## Exercise requirements
Whatever the records say, repeat them exactly as given.

## Source material
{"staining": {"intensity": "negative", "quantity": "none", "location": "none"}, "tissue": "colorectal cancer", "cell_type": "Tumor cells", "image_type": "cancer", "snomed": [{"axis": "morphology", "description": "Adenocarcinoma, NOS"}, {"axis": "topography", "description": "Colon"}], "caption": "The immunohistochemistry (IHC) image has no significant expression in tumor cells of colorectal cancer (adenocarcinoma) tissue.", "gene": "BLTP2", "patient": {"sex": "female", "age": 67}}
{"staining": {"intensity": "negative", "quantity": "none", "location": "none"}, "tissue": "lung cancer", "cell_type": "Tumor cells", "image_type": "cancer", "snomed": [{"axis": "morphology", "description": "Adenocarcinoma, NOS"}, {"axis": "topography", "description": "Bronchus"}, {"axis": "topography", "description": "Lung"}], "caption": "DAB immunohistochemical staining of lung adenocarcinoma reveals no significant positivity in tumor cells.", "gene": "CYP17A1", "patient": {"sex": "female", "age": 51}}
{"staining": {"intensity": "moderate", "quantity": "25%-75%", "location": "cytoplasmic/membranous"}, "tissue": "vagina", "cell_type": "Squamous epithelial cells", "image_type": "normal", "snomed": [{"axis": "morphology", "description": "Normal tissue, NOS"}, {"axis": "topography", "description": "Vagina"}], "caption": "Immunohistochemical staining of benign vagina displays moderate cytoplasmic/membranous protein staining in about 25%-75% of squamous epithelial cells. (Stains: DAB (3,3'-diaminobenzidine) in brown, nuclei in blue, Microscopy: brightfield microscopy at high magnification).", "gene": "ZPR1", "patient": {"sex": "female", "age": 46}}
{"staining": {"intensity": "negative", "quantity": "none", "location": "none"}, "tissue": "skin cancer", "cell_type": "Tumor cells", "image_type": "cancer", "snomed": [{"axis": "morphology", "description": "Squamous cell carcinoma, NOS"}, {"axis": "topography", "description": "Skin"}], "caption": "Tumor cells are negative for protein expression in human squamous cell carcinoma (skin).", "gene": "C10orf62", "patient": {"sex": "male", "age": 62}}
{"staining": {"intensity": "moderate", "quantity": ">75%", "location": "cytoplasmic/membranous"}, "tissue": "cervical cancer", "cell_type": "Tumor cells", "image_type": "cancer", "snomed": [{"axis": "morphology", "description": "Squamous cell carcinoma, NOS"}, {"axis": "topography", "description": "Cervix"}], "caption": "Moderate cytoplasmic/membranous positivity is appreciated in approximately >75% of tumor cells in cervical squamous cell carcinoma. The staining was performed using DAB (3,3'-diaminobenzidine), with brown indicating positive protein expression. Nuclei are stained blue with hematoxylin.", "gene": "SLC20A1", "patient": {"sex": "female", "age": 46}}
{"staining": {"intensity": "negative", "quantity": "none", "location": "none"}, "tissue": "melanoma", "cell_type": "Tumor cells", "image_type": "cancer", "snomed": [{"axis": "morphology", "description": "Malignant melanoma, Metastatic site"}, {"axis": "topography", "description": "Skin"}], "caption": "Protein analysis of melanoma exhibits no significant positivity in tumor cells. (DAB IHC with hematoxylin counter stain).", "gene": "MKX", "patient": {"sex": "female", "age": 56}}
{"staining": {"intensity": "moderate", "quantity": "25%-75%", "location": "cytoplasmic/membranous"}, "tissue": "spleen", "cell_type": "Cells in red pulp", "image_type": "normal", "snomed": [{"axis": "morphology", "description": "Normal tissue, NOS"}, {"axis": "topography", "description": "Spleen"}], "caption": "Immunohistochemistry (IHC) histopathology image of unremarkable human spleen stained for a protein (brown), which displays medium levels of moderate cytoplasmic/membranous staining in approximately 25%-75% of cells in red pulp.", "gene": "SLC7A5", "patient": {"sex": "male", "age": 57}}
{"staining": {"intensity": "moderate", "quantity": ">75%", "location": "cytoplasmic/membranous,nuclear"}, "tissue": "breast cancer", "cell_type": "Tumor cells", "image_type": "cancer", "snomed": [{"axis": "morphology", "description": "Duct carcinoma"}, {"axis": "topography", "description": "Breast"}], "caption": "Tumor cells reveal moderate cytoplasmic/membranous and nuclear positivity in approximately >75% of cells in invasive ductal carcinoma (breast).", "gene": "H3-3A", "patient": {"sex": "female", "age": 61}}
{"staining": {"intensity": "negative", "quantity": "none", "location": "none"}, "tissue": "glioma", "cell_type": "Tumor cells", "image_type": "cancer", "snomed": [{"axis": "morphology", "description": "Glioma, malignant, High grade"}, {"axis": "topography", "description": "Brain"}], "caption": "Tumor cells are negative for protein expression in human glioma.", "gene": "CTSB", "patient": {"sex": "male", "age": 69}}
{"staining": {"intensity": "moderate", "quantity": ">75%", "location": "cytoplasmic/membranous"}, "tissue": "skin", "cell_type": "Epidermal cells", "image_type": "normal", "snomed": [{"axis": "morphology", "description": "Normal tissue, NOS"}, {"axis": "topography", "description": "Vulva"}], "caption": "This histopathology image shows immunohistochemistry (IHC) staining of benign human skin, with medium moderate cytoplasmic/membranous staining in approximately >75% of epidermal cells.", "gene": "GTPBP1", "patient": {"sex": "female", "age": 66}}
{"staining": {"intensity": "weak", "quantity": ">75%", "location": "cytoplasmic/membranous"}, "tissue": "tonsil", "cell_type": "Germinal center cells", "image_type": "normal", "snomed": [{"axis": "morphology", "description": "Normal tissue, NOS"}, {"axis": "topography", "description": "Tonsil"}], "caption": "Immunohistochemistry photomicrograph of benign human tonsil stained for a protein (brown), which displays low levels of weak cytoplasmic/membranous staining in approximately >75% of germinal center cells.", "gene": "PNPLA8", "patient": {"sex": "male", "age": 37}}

## Your solution
{"staining": {"intensity": "negative", "quantity": "none", "location": "none"}, "tissue": "colorectal cancer", "cell_type": "Tumor cells", "image_type": "cancer", "snomed": [{"axis": "morphology", "description": "Adenocarcinoma, NOS"}, {"axis": "topography", "description": "Colon"}], "caption": "The immunohistochemistry (IHC) image has no significant expression in tumor cells of colorectal cancer (adenocarcinoma) tissue.", "gene": "BLTP2", "patient": {"sex": "female", "age": 67}}
{"staining": {"intensity": "negative", "quantity": "none", "location": "none"}, "tissue": "lung cancer", "cell_type": "Tumor cells", "image_type": "cancer", "snomed": [{"axis": "morphology", "description": "Adenocarcinoma, NOS"}, {"axis": "topography", "description": "Bronchus"}, {"axis": "topography", "description": "Lung"}], "caption": "DAB immunohistochemical staining of lung adenocarcinoma reveals no significant positivity in tumor cells.", "gene": "CYP17A1", "patient": {"sex": "female", "age": 51}}
{"staining": {"intensity": "moderate", "quantity": "25%-75%", "location": "cytoplasmic/membranous"}, "tissue": "vagina", "cell_type": "Squamous epithelial cells", "image_type": "normal", "snomed": [{"axis": "morphology", "description": "Normal tissue, NOS"}, {"axis": "topography", "description": "Vagina"}], "caption": "Immunohistochemical staining of benign vagina displays moderate cytoplasmic/membranous protein staining in about 25%-75% of squamous epithelial cells. (Stains: DAB (3,3'-diaminobenzidine) in brown, nuclei in blue, Microscopy: brightfield microscopy at high magnification).", "gene": "ZPR1", "patient": {"sex": "female", "age": 46}}
{"staining": {"intensity": "negative", "quantity": "none", "location": "none"}, "tissue": "skin cancer", "cell_type": "Tumor cells", "image_type": "cancer", "snomed": [{"axis": "morphology", "description": "Squamous cell carcinoma, NOS"}, {"axis": "topography", "description": "Skin"}], "caption": "Tumor cells are negative for protein expression in human squamous cell carcinoma (skin).", "gene": "C10orf62", "patient": {"sex": "male", "age": 62}}
{"staining": {"intensity": "moderate", "quantity": ">75%", "location": "cytoplasmic/membranous"}, "tissue": "cervical cancer", "cell_type": "Tumor cells", "image_type": "cancer", "snomed": [{"axis": "morphology", "description": "Squamous cell carcinoma, NOS"}, {"axis": "topography", "description": "Cervix"}], "caption": "Moderate cytoplasmic/membranous positivity is appreciated in approximately >75% of tumor cells in cervical squamous cell carcinoma. The staining was performed using DAB (3,3'-diaminobenzidine), with brown indicating positive protein expression. Nuclei are stained blue with hematoxylin.", "gene": "SLC20A1", "patient": {"sex": "female", "age": 46}}
{"staining": {"intensity": "negative", "quantity": "none", "location": "none"}, "tissue": "melanoma", "cell_type": "Tumor cells", "image_type": "cancer", "snomed": [{"axis": "morphology", "description": "Malignant melanoma, Metastatic site"}, {"axis": "topography", "description": "Skin"}], "caption": "Protein analysis of melanoma exhibits no significant positivity in tumor cells. (DAB IHC with hematoxylin counter stain).", "gene": "MKX", "patient": {"sex": "female", "age": 56}}
{"staining": {"intensity": "moderate", "quantity": "25%-75%", "location": "cytoplasmic/membranous"}, "tissue": "spleen", "cell_type": "Cells in red pulp", "image_type": "normal", "snomed": [{"axis": "morphology", "description": "Normal tissue, NOS"}, {"axis": "topography", "description": "Spleen"}], "caption": "Immunohistochemistry (IHC) histopathology image of unremarkable human spleen stained for a protein (brown), which displays medium levels of moderate cytoplasmic/membranous staining in approximately 25%-75% of cells in red pulp.", "gene": "SLC7A5", "patient": {"sex": "male", "age": 57}}
{"staining": {"intensity": "moderate", "quantity": ">75%", "location": "cytoplasmic/membranous,nuclear"}, "tissue": "breast cancer", "cell_type": "Tumor cells", "image_type": "cancer", "snomed": [{"axis": "morphology", "description": "Duct carcinoma"}, {"axis": "topography", "description": "Breast"}], "caption": "Tumor cells reveal moderate cytoplasmic/membranous and nuclear positivity in approximately >75% of cells in invasive ductal carcinoma (breast).", "gene": "H3-3A", "patient": {"sex": "female", "age": 61}}
{"staining": {"intensity": "negative", "quantity": "none", "location": "none"}, "tissue": "glioma", "cell_type": "Tumor cells", "image_type": "cancer", "snomed": [{"axis": "morphology", "description": "Glioma, malignant, High grade"}, {"axis": "topography", "description": "Brain"}], "caption": "Tumor cells are negative for protein expression in human glioma.", "gene": "CTSB", "patient": {"sex": "male", "age": 69}}
{"staining": {"intensity": "moderate", "quantity": ">75%", "location": "cytoplasmic/membranous"}, "tissue": "skin", "cell_type": "Epidermal cells", "image_type": "normal", "snomed": [{"axis": "morphology", "description": "Normal tissue, NOS"}, {"axis": "topography", "description": "Vulva"}], "caption": "This histopathology image shows immunohistochemistry (IHC) staining of benign human skin, with medium moderate cytoplasmic/membranous staining in approximately >75% of epidermal cells.", "gene": "GTPBP1", "patient": {"sex": "female", "age": 66}}
{"staining": {"intensity": "weak", "quantity": ">75%", "location": "cytoplasmic/membranous"}, "tissue": "tonsil", "cell_type": "Germinal center cells", "image_type": "normal", "snomed": [{"axis": "morphology", "description": "Normal tissue, NOS"}, {"axis": "topography", "description": "Tonsil"}], "caption": "Immunohistochemistry photomicrograph of benign human tonsil stained for a protein (brown), which displays low levels of weak cytoplasmic/membranous staining in approximately >75% of germinal center cells.", "gene": "PNPLA8", "patient": {"sex": "male", "age": 37}}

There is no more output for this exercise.